The solution must be a text file a2.txt.

0) Answer questions 3-4 parts a and b from page 59 of the 2/e of CLRS:
"Let f(n) and g(n) be asymptotically positive functions. Prove or disprove
 each of the following conjectures:
 a)  f(n) = O( g(n) ) implies  g(n) = O( f(n) )
 b)  f(n) + g(n) = Theta( min(f(n), g(n)) )
"

1) Consider http://www.cs.dal.ca/~sedgwick/MergeSort.java . What is the
recurrence formula for this program and what is the solution of the recurrence.
What advantages does this program have over the one on p29 2/e?
 (Here we mean the Merge-Sort program in the 2/e and the slides.
  Apparently the 3/e has a O(n) sort on page 29.)
There is one disadvantage. There is a 1 mark bonus if you identify it
and another mark if you suggest how that disadvantage could be eliminated.

2) Do problems 4-1 a,b,g:
"Give asymptotic upper and lower bounds for T(n) in each of the following
 recurences. Assume that T(n) is constant for n < 3. Make your bounds as 
 tight as possible.
 a) T(n) = 2 T(n/2) + n^3  
 b) T(n) = T(9n/10) + n   
 g) T(n) = T(n-1) + n
"
3) Do problem 4-2 Finding the missing integer:
"An array A[1..n] contains all the integers from 0 to n except one. It would 
 be easy to determine the missing integer in O(n) time by using an auxiliary
 array B[0..n] to record which numbers appear in A. In this problem, however,
 we can not access an entire integer in A in a single operation. The elements
 of A are represented in binary, and the only operation we can use to access
 them is 'fetch the j'th bit of A[i]," which takes constant time.
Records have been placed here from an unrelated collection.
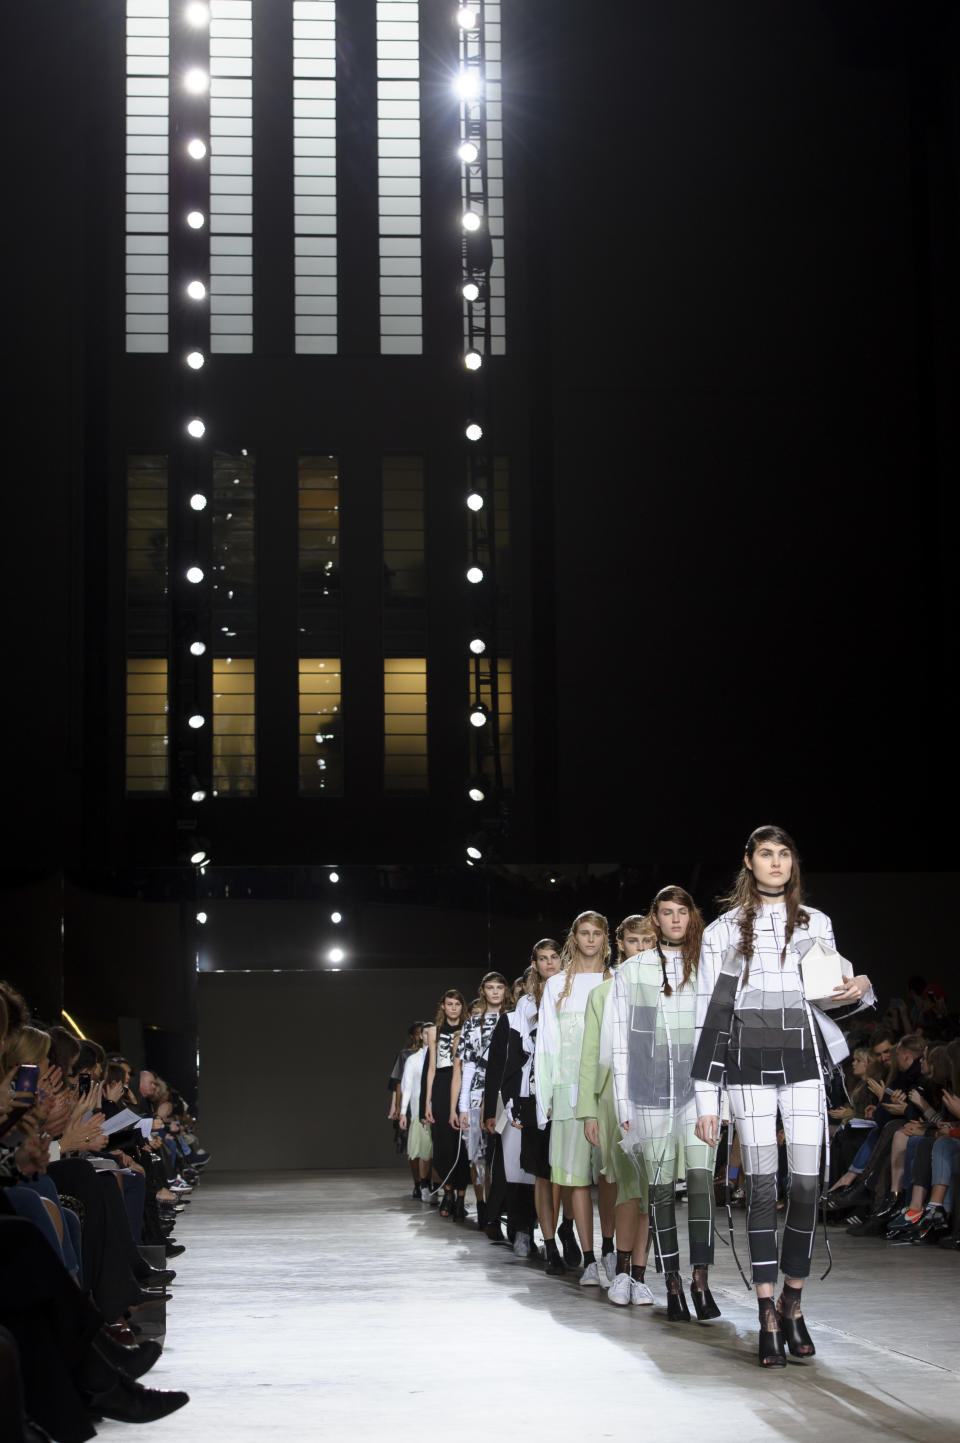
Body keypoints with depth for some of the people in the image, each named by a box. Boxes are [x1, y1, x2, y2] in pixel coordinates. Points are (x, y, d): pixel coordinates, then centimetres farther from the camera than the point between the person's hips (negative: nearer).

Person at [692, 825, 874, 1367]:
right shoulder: (724, 931, 8)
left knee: (807, 1184, -4)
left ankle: (793, 1306, 9)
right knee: (761, 1186, -4)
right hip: (749, 1066, -1)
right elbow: (712, 1016, 4)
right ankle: (769, 1318, -3)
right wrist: (707, 1099, 0)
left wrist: (858, 991, -4)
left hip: (805, 1061, 1)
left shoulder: (817, 924, 13)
 Show that if the only way to access information in array A is by this single-
 bit operation we can still determine the missing integer in O(n) time. Any
 entire integer outside of A is still accessible in a single operation.
"
Suppose A[] = {3,4,1,6,2,0}. We are not given this but have instead
 C[6][3] = {{0,1,1},{1,0,0},{0,0,1},{1,1,0},{0,1,0},{0,0,0}} .
In general the number of columns is lg n and C has n lg n entries.
We want to determine the missing number by examining only O(n) entries.
 Hint n + n/2 + n/4 + ... ~= 2n = O(n).
This missing number in this example is 5 or {1,0,1}.
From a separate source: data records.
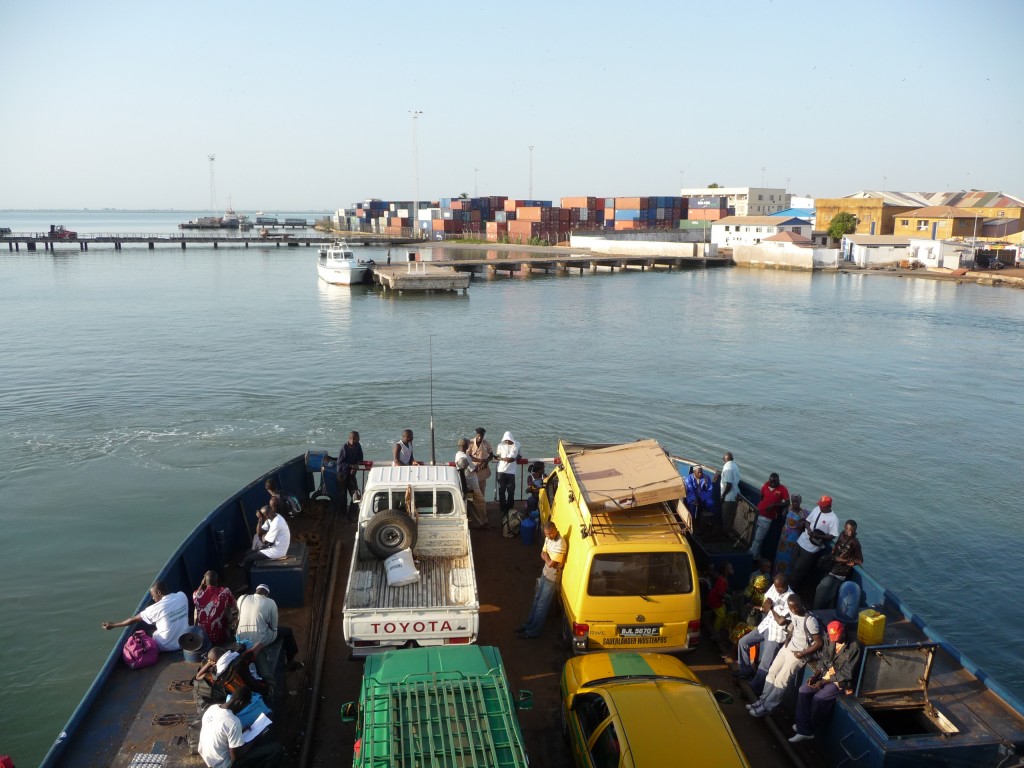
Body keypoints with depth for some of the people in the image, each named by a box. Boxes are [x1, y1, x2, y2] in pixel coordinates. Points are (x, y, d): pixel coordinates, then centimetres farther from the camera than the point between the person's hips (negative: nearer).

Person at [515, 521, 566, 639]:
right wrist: (548, 558, -15)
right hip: (545, 573, 8)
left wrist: (546, 556, -9)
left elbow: (551, 564, -27)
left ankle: (533, 631, 16)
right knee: (537, 599, 20)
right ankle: (529, 624, 35)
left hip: (552, 578, -8)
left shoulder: (560, 544, -31)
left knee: (542, 605, 3)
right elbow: (542, 555, 6)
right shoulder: (548, 538, -3)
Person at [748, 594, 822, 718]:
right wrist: (788, 637, 4)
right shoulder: (792, 612, -4)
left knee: (781, 680, -8)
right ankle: (762, 700, 18)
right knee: (771, 673, 6)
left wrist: (802, 653, -18)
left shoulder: (810, 621, -28)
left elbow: (819, 643, -21)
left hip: (800, 654, -8)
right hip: (788, 647, 8)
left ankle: (766, 707, 5)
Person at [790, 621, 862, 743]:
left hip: (842, 681, -6)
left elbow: (847, 674, -19)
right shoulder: (829, 641, -1)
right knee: (803, 690, -15)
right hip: (826, 675, 6)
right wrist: (816, 675, -8)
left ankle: (810, 727, 4)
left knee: (818, 698, -24)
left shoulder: (854, 647, -21)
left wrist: (824, 681, -19)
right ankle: (804, 731, -11)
The numbers 0..6 include 4 even and 3 odd numbers. Looking at the n
bits in the last column of C we find 4 even and 2 odd so this missing
number must be odd (last bit 1). The odd numbers present are in rows 1,3.
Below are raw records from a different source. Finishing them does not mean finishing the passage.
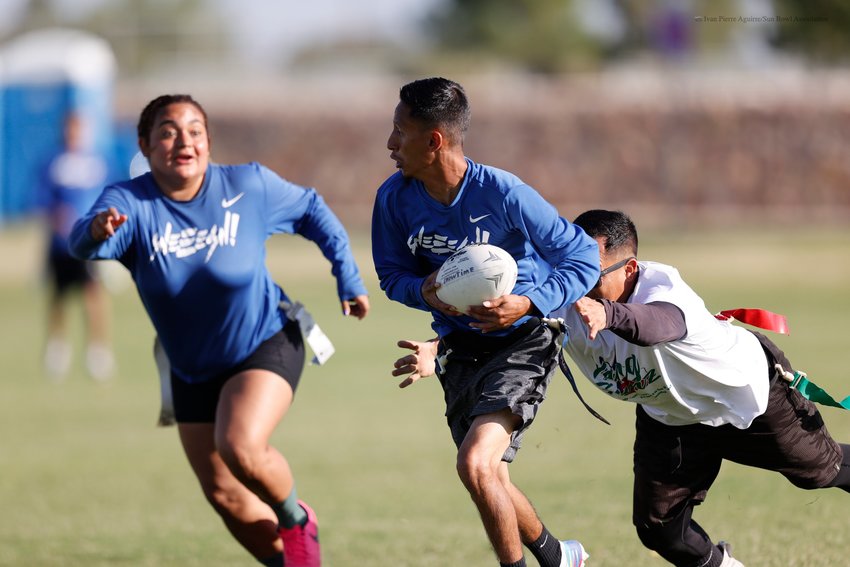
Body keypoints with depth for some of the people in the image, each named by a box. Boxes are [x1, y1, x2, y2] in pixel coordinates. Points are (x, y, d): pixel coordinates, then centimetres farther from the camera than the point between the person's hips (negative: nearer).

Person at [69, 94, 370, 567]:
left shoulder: (249, 186, -15)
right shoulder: (129, 202, -19)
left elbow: (312, 211, 3)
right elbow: (85, 243, -40)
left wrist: (349, 280, 2)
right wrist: (97, 231, -64)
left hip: (266, 346, -3)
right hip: (192, 371, 3)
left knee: (241, 448, -28)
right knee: (224, 494, 9)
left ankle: (296, 520, 1)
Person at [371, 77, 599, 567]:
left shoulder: (505, 194, -24)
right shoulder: (396, 197, -10)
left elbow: (584, 256, -16)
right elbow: (392, 273, 5)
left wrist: (529, 304, -29)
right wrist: (424, 291, -18)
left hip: (522, 342, -6)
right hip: (462, 349, 6)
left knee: (475, 463, -24)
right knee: (491, 480, 13)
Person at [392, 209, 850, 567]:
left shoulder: (662, 287, -43)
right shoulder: (566, 303, -28)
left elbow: (658, 325, -67)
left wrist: (607, 314, -88)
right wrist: (439, 354, -53)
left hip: (749, 387, -4)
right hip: (671, 418, 4)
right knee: (658, 527, 0)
The reference to array B is interesting. In theory, sorting
methods are order Omega(n lg n). If we had A and were allowed B whose
size matches the range m of possible values in A, then 
we could sort A in O(n+m) time as follows:
   int B[m] = {0};  // array of m 0 values                      m
   for(i=0; i < n; i++) B[ A[i] ]++; // B[] = {1,1,1,1,1,0,1};  n
   for(i=0; i < m; i++)                                         m
     for( j=B[i]; j > 0; j--) )                                n+m
       printf("%d ", i);                                        n
So we have to rule out B[ A[i] ] to prove that sorting is n lg(n).
The nested for loops suggest something worse than linear but is
misleading in this case. The printf is executed exactly n times.
In this question m = n.